I never thought my parents had any hope of becoming Christians because they were so against the church and so against God, and they would argue with me all the time, just irrational arguments. I’d show him the man on the cliff, and I’d say “How are you going to get across the cliff, Dad?” And he’d say, “I’ll jump.”
But the truth was, even though I was a Christian, I actually don’t think I loved my parents, even though I thought I did. I was still carrying a lot of hurt and pain and those kind of things. And I suppose I know now, that’s part of getting Egypt out of your heart.
But I really would pray for them every week. When the church had the altar call and ask people if they’d like prayer, I’d go down every time and say, “Pray for my parents.” I was just badgering the pastors, they were really gracious. But one day, God challenged me that I wasn’t loving my parents and I realised I had a lot of hatred in there.
So I started doing acts of kindness: doing the dishes, even though I hated it, cleaning my room. I changed what I was like at home, I tried to serve them a bit better.
Honestly, it was about a month later that they both gave their life to Christ. They totally changed.
My Dad passed away in February this year, and I know that he had a faith, and that he and I had reconciled, and were really good mates, and he’s been a great Dad to my brother and me. In Dad’s later years, he was very affectionate and generous: he emptied out his super so that I could buy my first computer. He’d give you the shirt off his back if you needed it.
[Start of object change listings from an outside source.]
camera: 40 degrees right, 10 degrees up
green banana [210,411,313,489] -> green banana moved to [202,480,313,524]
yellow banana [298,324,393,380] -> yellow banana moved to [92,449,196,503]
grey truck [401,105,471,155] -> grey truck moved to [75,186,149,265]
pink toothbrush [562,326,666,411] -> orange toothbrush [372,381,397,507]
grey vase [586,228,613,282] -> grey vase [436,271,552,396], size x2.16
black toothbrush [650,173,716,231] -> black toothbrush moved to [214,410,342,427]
And that whole dysfunction of the gambling side of things has been broken over our family. We can’t take any credit for that at all. I can’t take credit for my parents becoming Christian and changing their life. My brother is a Christian as well. God really changed my entire family, all because of something that I can take no control over. I feel like a God story. I can’t take credit for it. Now I’m ministry, that’s kinda still the case.
The lady’s church that I went to, I eventually ended up on staff there, then moved to Adelaide to be on staff at a church there, and now I’m in Queensland as an Associate Minister.
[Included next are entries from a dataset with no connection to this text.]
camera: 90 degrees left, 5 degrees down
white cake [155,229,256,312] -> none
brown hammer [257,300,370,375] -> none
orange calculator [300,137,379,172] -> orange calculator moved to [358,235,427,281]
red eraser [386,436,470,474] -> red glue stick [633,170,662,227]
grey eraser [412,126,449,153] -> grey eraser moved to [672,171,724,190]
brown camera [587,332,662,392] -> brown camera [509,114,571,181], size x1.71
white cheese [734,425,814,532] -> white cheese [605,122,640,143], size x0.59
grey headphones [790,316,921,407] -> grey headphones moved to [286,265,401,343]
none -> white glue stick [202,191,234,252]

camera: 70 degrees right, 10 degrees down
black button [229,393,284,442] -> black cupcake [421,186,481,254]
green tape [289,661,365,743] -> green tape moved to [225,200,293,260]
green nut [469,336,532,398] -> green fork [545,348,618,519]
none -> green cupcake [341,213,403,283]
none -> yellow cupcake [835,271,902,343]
Going into ministry was something I really desperately wanted to do. I absolutely felt called to the ministry. As a young guy, that probably wasn’t the easiest thing. I had a few different jobs over the years, but ministry was all I ever wanted to do. Now, for me, the difference is that I wasn’t raised in the church, this isn’t just a nice career. I know there are other people out there like me, and even if their life isn’t covered in abuse, we’re all equally lost.
I was fortunate enough to not have the arrogance of a nice life. My need for God was just so blatantly obvious, that it happened a bit easier. I identify with people’s brokenness. There’s a lot of brokenness out there, even for seasoned Christians.
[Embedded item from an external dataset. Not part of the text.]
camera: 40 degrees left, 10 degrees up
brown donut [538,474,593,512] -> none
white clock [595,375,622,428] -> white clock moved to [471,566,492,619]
And I know it’s about Christ and the redemption he’s bringing about in our lives. He’s restoring the earth. He’s restoring us, his church.
Even though that was essentially 21 years ago now, it does still live with you; you live life with a bit of a limp. But it’s a good thing, not a bad thing. It’s not a wound, it’s more of a scar.
We really feel like 2 Corinithians 5:17-21 is a life verse for us as a family. Verse 18 says, “All this is from God, who through Christ reconciled us to himself and gave us the ministry of reconciliation”. Everything we do as ministers of reconciliation starts with what we have in God. There’s a lot of ministry happening, and sometimes you don’t see a lot of Christ’s love in it at all. But that’s something we try and remember. We want to minister to people in Christ’s love: it’s not just us giving that love to others, but us receiving it as well.
Daniel Abou-Zeid is the associate pastor at Catalyst Church in Ipswich, Queensland.